Résumé
Cette thèse propose une lecture anthropologique de la consommation d’alcool. Elle met de
l’avant une approche novatrice qui repose sur le concept de « métaphysique du quasi-
arrêt ». Cette approche a été développée à la suite d’une recherche ethnographique réalisée
dans la région de la Beauce, au Québec. Au lieu de considérer la consommation d’alcool
comme un problème social ou de santé publique, j’ai cherché à comprendre comment et
pourquoi l’on boit, en Beauce, en me laissant guider par les buveurs et les buveuses côtoyés
sur place. En prenant part à de nombreuses soirées où la bière est omniprésente, que ce soit
dans les garages, les bars ou l’aréna local, je me suis laissé affecter par les sensations
ressenties et par les paroles prononcées lorsque les buveurs éprouvent ce qu’ils appellent le
« feeling du moment ». En prenant du recul, j’ai constaté que les Beaucerons qui boivent
ont développé des stratégies défensives pour échapper à la tentative de contrôle de la
société québécoise sur leurs conduites alcooliques et, plus largement, sur l’alcoolisme. En
effet, dans la perspective de la « métaphysique du quasi-arrêt », la quantité de verres
consommés n’a d’importance qu’eu égard au « feeling du moment »; les normes culturelles
ou médicales liées à la consommation d’alcool ne tiennent pas, et c’est pourquoi cette
approche permet d’expliquer des discours et des pratiques liés à la consommation d’alcool
qui, à première vue, semblent paradoxaux, voire complètement absurdes.
Pour bien montrer en quoi l’approche mise de l’avant se distingue, mais surtout pour
expliquer comment la consommation excessive d’alcool en est venue à représenter, en
anthropologie comme dans d’autres disciplines, une pratique problématique qu’il faut
comprendre pour la combattre, une première partie de la thèse consiste en une mise en
perspective historique de l’alcoolisme en tant que concept scientifique et enjeu de société.
Y sont passées en revue les approches et concepts développés, depuis la fin du XVIIe siècle,
par des médecins, des psychologues, des économistes, des sociologues et des
anthropologues euro-américains pour aborder ce genre de consommation. Je suggère que
ces scientifiques mènent, depuis plus de deux siècles, une véritable croisade contre les
« buveurs excessifs ». Collaborant avec l’État, les mouvements de tempérance et les
entreprises privées, ils ont contribué à contenir les abus d’alcool en Occident.

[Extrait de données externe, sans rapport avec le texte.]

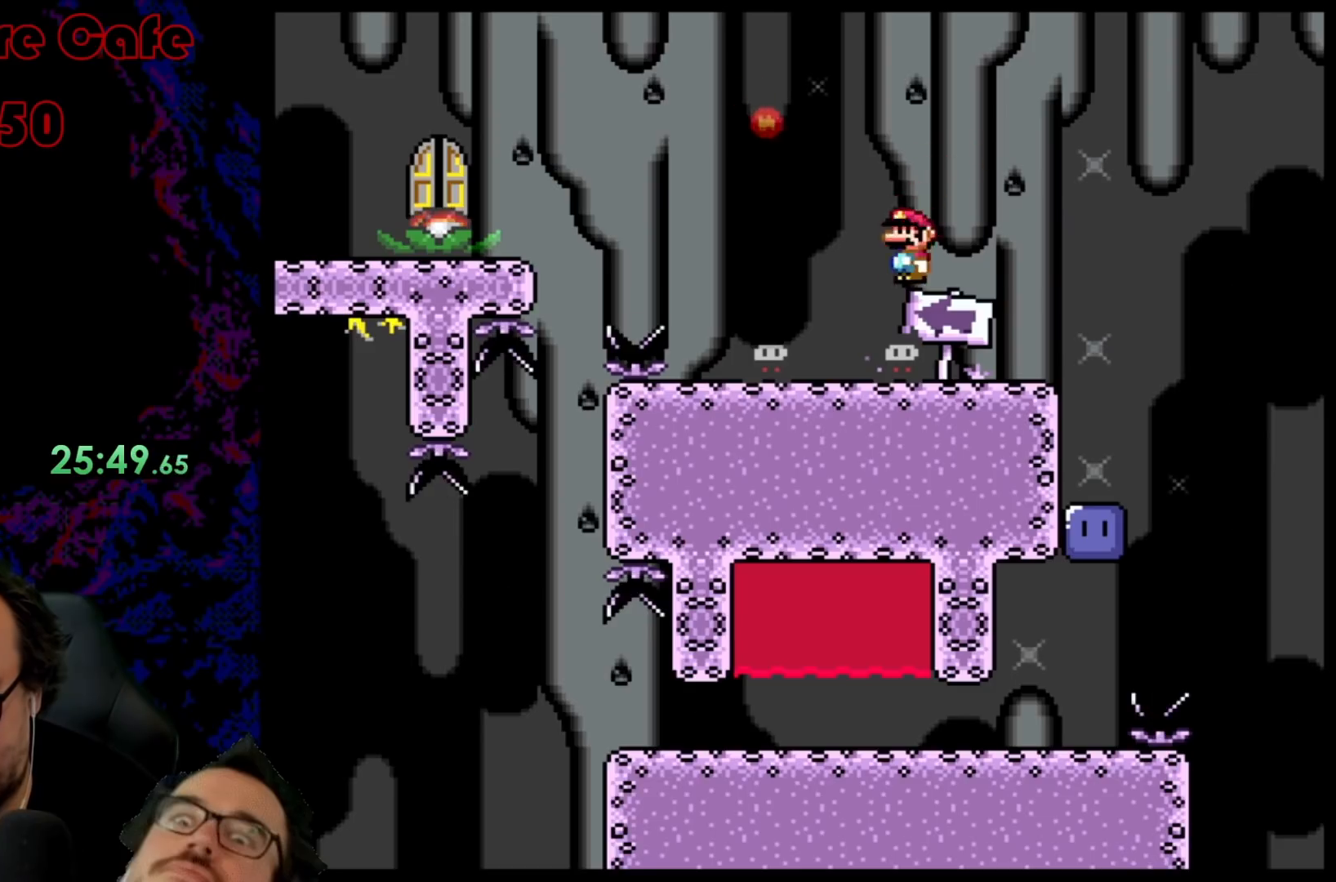
{"buttons": [], "events": [[83, "DPAD_RIGHT", "up"], [183, "DPAD_LEFT", "down"], [350, "DPAD_LEFT", "up"]]}
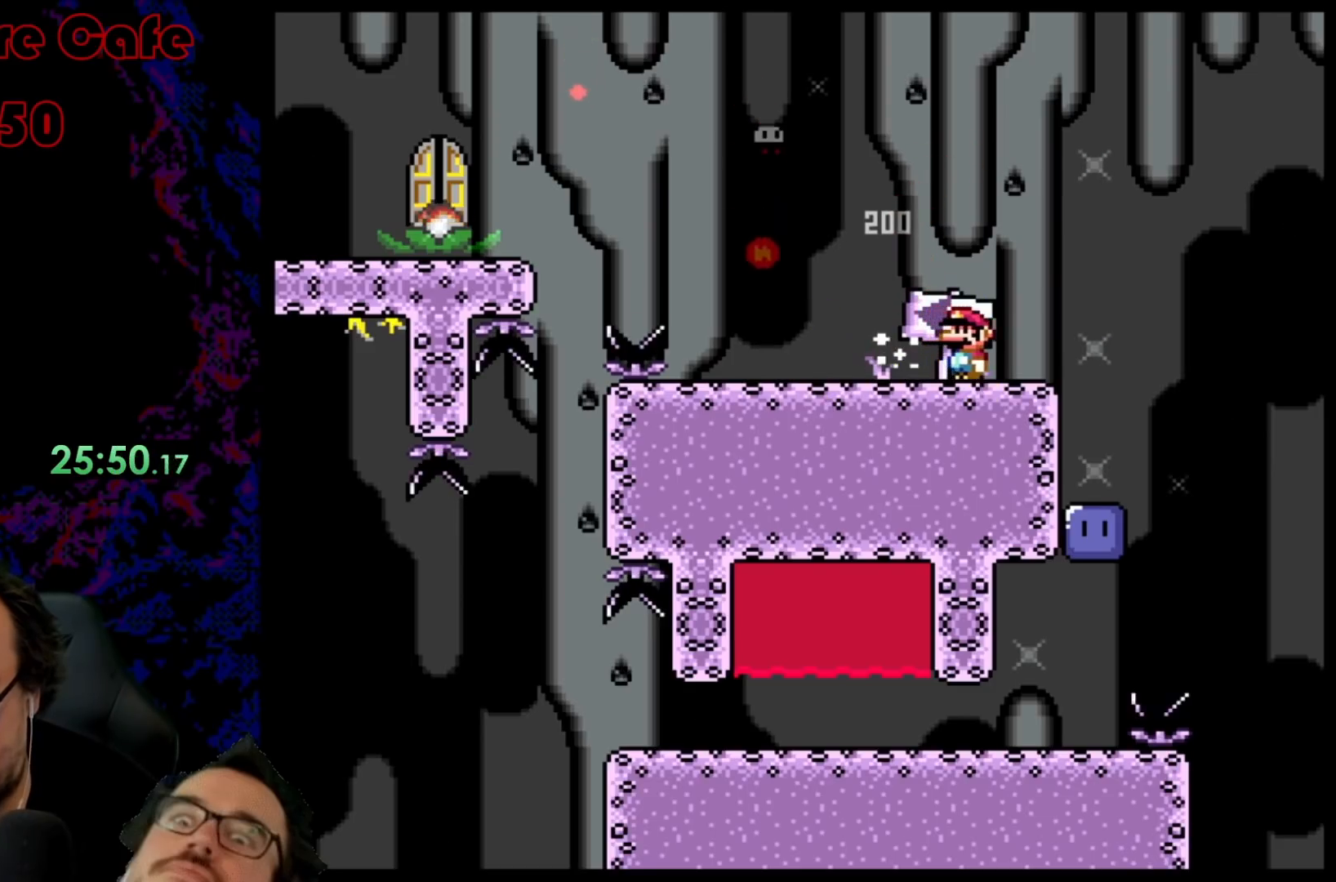
{"buttons": ["A", "DPAD_LEFT"], "events": [[100, "DPAD_LEFT", "down"], [200, "A", "down"]]}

Dans la seconde partie de la thèse, l’ethnographie sert de support au déploiement de la
perspective théorique développée à l’issue du travail de terrain. Il s’agit d’analyser
comment les buveurs d’alcool vivent et font durer le « feeling du moment » au cours du
boire social. Sur le terrain, j’ai découvert que les buveurs d’alcool ont inventé onze
stratégies pour vivre et faire durer le « feeling du moment » en consommant de l’alcool
avec les autres. Ces stratégies constituent une forme de résistance face à une société qui
cherche à contrôler les conduites alcooliques.